#### TO-DO ITEM
This task calls for copying every line in the data below that contains the word "seeing".

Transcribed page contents
________________
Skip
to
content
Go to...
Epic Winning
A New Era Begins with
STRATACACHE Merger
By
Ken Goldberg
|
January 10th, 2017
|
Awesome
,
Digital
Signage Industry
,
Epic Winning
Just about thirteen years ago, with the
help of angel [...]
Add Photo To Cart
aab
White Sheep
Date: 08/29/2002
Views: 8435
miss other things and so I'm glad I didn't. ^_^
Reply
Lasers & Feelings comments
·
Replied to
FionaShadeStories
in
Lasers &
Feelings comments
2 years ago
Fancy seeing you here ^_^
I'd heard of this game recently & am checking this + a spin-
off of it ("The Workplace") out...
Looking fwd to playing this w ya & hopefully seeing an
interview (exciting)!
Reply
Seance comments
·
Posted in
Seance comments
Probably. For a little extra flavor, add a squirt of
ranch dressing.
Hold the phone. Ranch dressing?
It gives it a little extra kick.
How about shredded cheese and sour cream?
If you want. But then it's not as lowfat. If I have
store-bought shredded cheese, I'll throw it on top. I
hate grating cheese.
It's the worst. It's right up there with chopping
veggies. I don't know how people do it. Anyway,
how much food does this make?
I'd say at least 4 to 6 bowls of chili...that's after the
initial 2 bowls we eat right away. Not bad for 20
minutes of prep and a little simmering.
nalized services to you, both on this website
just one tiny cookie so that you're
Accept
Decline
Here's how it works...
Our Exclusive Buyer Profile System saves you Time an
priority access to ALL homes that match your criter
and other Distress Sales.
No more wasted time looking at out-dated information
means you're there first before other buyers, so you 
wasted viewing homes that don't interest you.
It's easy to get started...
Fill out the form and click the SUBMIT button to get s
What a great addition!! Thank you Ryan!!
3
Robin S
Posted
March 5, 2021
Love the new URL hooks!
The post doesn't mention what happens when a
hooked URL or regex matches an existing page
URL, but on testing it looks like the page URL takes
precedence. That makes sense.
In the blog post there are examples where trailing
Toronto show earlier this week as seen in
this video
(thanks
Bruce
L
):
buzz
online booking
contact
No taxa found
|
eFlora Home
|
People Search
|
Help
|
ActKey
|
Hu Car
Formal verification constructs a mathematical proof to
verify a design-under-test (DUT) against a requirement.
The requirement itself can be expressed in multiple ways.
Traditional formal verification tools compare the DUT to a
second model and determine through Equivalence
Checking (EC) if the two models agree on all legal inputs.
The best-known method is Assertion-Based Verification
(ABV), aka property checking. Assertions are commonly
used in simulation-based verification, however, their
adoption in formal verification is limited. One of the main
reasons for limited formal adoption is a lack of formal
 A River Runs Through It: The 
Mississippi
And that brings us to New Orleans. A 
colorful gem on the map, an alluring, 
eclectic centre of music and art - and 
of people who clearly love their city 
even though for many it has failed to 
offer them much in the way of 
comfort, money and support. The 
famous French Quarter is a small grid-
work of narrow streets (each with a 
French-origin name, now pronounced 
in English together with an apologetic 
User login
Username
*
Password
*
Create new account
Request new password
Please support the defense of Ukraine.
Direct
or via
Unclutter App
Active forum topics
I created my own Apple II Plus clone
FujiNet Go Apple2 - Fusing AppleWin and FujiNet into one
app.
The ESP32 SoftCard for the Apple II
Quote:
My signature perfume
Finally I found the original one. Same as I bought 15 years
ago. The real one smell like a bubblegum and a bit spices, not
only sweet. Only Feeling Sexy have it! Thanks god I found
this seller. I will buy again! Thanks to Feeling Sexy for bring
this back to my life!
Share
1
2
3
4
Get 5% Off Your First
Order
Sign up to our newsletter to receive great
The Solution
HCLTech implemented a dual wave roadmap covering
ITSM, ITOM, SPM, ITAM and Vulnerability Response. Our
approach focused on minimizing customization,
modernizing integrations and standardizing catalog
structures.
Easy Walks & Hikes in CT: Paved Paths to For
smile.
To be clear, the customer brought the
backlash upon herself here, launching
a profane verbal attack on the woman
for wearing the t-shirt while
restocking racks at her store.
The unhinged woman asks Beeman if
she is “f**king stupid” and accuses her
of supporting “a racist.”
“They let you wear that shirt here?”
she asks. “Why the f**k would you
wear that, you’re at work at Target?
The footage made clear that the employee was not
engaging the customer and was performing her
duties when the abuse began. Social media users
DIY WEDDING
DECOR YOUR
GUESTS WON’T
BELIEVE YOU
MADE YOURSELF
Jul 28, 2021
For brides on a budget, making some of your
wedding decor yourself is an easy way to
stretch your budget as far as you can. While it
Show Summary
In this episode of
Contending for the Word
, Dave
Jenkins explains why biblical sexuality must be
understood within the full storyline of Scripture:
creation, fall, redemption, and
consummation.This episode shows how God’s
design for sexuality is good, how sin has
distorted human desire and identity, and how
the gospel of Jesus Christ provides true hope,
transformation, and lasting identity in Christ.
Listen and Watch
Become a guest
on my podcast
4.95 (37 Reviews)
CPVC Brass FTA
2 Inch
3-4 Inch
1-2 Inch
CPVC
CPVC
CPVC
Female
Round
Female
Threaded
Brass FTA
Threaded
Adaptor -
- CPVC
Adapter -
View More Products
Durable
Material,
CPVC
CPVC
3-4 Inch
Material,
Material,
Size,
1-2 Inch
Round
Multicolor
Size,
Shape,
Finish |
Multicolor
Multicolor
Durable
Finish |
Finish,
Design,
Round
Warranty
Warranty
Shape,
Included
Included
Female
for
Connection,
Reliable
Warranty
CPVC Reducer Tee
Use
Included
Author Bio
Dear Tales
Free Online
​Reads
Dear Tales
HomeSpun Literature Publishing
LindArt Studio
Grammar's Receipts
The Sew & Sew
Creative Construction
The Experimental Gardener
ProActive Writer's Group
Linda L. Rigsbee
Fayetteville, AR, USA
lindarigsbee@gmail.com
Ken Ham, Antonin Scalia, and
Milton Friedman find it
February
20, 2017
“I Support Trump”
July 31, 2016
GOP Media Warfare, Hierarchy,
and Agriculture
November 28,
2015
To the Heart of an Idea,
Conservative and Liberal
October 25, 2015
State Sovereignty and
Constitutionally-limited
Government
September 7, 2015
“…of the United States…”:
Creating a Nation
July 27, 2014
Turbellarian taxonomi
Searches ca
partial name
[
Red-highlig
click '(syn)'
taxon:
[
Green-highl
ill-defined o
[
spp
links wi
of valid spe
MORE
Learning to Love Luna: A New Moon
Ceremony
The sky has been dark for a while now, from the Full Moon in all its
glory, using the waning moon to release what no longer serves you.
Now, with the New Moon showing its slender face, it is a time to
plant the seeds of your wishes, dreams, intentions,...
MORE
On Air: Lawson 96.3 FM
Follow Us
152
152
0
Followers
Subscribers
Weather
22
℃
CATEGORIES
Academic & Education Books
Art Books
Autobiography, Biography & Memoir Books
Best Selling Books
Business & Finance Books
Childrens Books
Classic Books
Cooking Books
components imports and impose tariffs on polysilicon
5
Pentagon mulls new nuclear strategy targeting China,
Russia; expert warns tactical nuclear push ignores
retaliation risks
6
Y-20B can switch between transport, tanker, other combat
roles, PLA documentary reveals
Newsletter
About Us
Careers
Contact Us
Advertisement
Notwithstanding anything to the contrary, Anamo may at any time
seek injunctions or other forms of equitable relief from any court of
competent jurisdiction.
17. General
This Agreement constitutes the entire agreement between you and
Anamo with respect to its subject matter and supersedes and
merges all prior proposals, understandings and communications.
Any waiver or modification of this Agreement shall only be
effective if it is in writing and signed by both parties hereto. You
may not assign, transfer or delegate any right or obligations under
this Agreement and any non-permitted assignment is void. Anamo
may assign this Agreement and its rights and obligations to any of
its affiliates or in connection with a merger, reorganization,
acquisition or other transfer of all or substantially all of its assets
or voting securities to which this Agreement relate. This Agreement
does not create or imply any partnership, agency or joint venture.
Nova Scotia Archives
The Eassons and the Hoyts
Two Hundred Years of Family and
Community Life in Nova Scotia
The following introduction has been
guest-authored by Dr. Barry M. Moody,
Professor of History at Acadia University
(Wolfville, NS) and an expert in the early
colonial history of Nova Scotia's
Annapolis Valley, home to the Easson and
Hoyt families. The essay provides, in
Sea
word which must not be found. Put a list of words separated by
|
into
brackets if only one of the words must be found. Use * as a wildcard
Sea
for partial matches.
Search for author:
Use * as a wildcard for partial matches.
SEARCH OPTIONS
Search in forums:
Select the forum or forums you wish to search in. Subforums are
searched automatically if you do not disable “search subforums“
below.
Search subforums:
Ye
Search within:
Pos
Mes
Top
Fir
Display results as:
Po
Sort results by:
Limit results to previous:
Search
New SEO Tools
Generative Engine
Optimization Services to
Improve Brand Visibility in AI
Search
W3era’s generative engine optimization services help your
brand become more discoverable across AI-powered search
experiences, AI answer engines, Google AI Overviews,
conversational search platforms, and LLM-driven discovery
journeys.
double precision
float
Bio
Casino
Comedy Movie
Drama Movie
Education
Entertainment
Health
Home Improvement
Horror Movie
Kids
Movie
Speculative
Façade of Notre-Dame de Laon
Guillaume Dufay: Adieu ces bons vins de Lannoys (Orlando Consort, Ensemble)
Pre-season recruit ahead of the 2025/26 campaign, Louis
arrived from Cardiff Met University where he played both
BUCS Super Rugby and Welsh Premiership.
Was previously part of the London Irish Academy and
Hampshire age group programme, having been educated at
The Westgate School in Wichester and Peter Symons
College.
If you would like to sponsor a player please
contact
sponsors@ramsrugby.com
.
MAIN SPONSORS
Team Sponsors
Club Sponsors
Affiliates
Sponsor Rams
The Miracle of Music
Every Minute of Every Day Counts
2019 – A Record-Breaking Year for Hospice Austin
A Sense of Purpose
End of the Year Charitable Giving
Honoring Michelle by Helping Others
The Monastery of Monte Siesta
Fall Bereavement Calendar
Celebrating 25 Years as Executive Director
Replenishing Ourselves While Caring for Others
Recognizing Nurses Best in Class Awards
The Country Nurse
________________
#### WRITTEN RESPONSE
Fancy seeing you here ^_^
Looking fwd to playing this w ya & hopefully seeing an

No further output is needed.